──────── Supplied information ────────

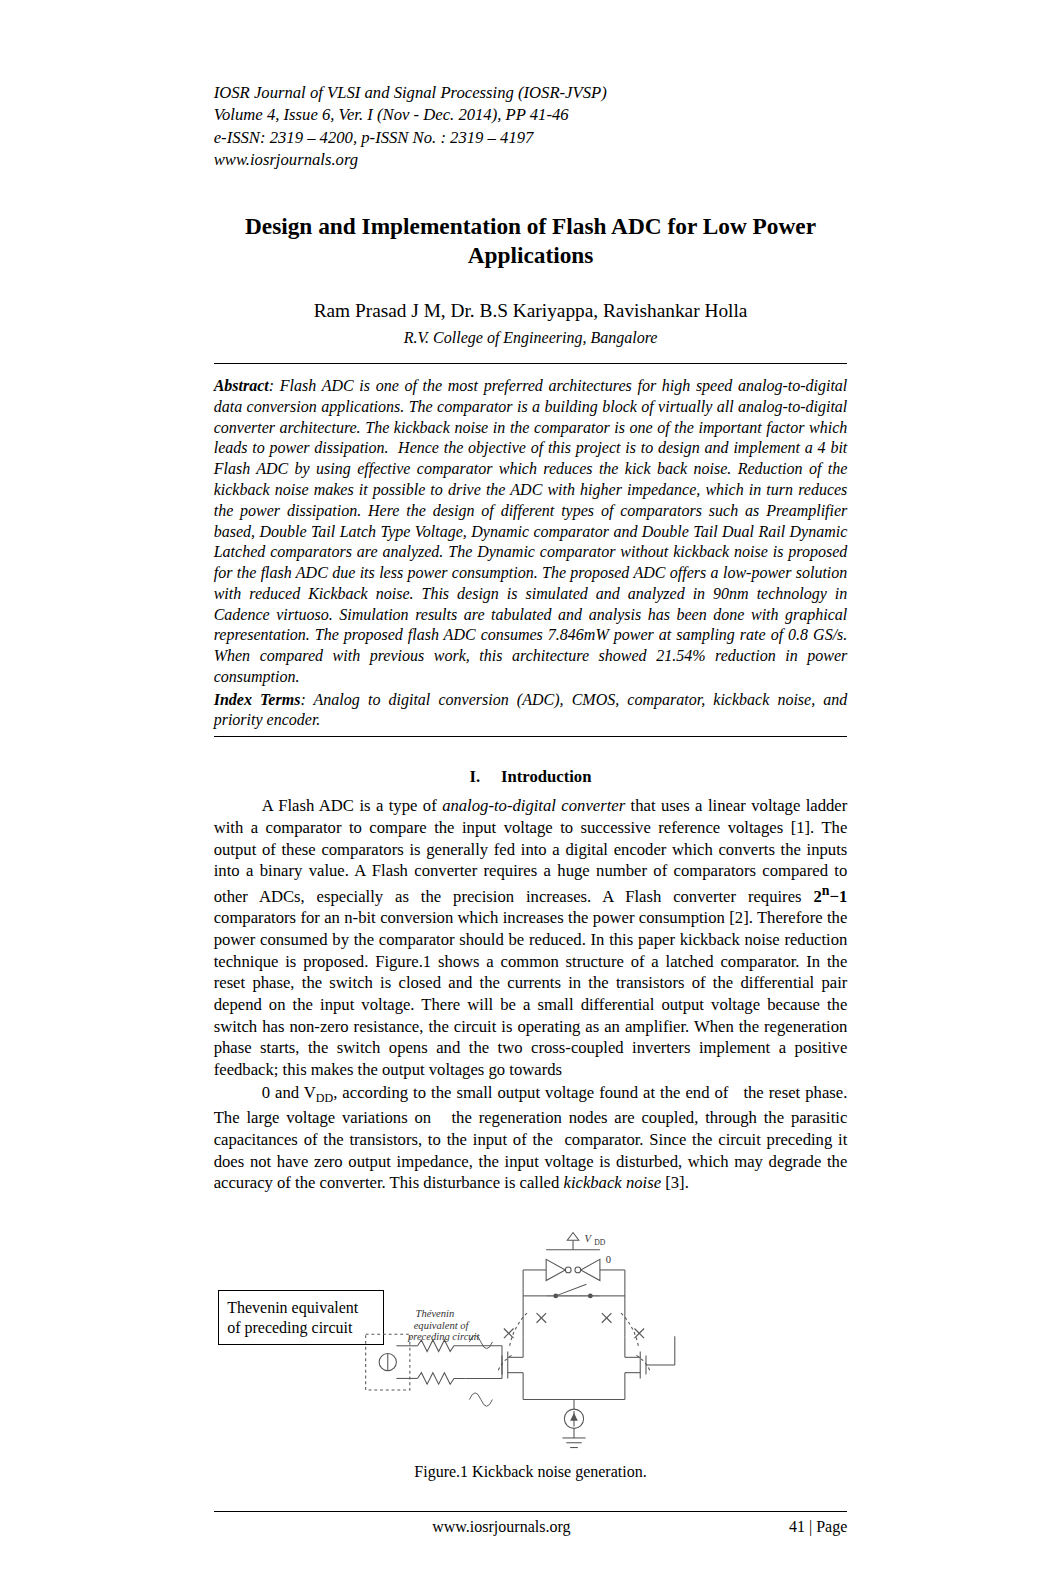IOSR Journal of VLSI and Signal Processing (IOSR-JVSP)
Volume 4, Issue 6, Ver. I (Nov - Dec. 2014), PP 41-46
e-ISSN: 2319 – 4200, p-ISSN No. : 2319 – 4197
www.iosrjournals.org
Design and Implementation of Flash ADC for Low Power Applications
Ram Prasad J M, Dr. B.S Kariyappa, Ravishankar Holla
R.V. College of Engineering, Bangalore
Abstract: Flash ADC is one of the most preferred architectures for high speed analog-to-digital data conversion applications. The comparator is a building block of virtually all analog-to-digital converter architecture. The kickback noise in the comparator is one of the important factor which leads to power dissipation. Hence the objective of this project is to design and implement a 4 bit Flash ADC by using effective comparator which reduces the kick back noise. Reduction of the kickback noise makes it possible to drive the ADC with higher impedance, which in turn reduces the power dissipation. Here the design of different types of comparators such as Preamplifier based, Double Tail Latch Type Voltage, Dynamic comparator and Double Tail Dual Rail Dynamic Latched comparators are analyzed. The Dynamic comparator without kickback noise is proposed for the flash ADC due its less power consumption. The proposed ADC offers a low-power solution with reduced Kickback noise. This design is simulated and analyzed in 90nm technology in Cadence virtuoso. Simulation results are tabulated and analysis has been done with graphical representation. The proposed flash ADC consumes 7.846mW power at sampling rate of 0.8 GS/s. When compared with previous work, this architecture showed 21.54% reduction in power consumption.
Index Terms: Analog to digital conversion (ADC), CMOS, comparator, kickback noise, and priority encoder.
I. Introduction
A Flash ADC is a type of analog-to-digital converter that uses a linear voltage ladder with a comparator to compare the input voltage to successive reference voltages [1]. The output of these comparators is generally fed into a digital encoder which converts the inputs into a binary value. A Flash converter requires a huge number of comparators compared to other ADCs, especially as the precision increases. A Flash converter requires 2n−1 comparators for an n-bit conversion which increases the power consumption [2]. Therefore the power consumed by the comparator should be reduced. In this paper kickback noise reduction technique is proposed. Figure.1 shows a common structure of a latched comparator. In the reset phase, the switch is closed and the currents in the transistors of the differential pair depend on the input voltage. There will be a small differential output voltage because the switch has non-zero resistance, the circuit is operating as an amplifier. When the regeneration phase starts, the switch opens and the two cross-coupled inverters implement a positive feedback; this makes the output voltages go towards
0 and VDD, according to the small output voltage found at the end of the reset phase. The large voltage variations on the regeneration nodes are coupled, through the parasitic capacitances of the transistors, to the input of the comparator. Since the circuit preceding it does not have zero output impedance, the input voltage is disturbed, which may degrade the accuracy of the converter. This disturbance is called kickback noise [3].
Thevenin equivalent of preceding circuit
V DD 0 Thévenin equivalent of preceding circuit
Figure.1 Kickback noise generation.
www.iosrjournals.org
41 | Page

────────

Problem statement: Write out, word for word, the lines from the first line of the entries through the one containing "R.V. College of Engineering, Bangalore", both included. Leave out the pictures.

Result of the task:
IOSR Journal of VLSI and Signal Processing (IOSR-JVSP)
Volume 4, Issue 6, Ver. I (Nov - Dec. 2014), PP 41-46
e-ISSN: 2319 – 4200, p-ISSN No. : 2319 – 4197
www.iosrjournals.org
Design and Implementation of Flash ADC for Low Power Applications
Ram Prasad J M, Dr. B.S Kariyappa, Ravishankar Holla
R.V. College of Engineering, Bangalore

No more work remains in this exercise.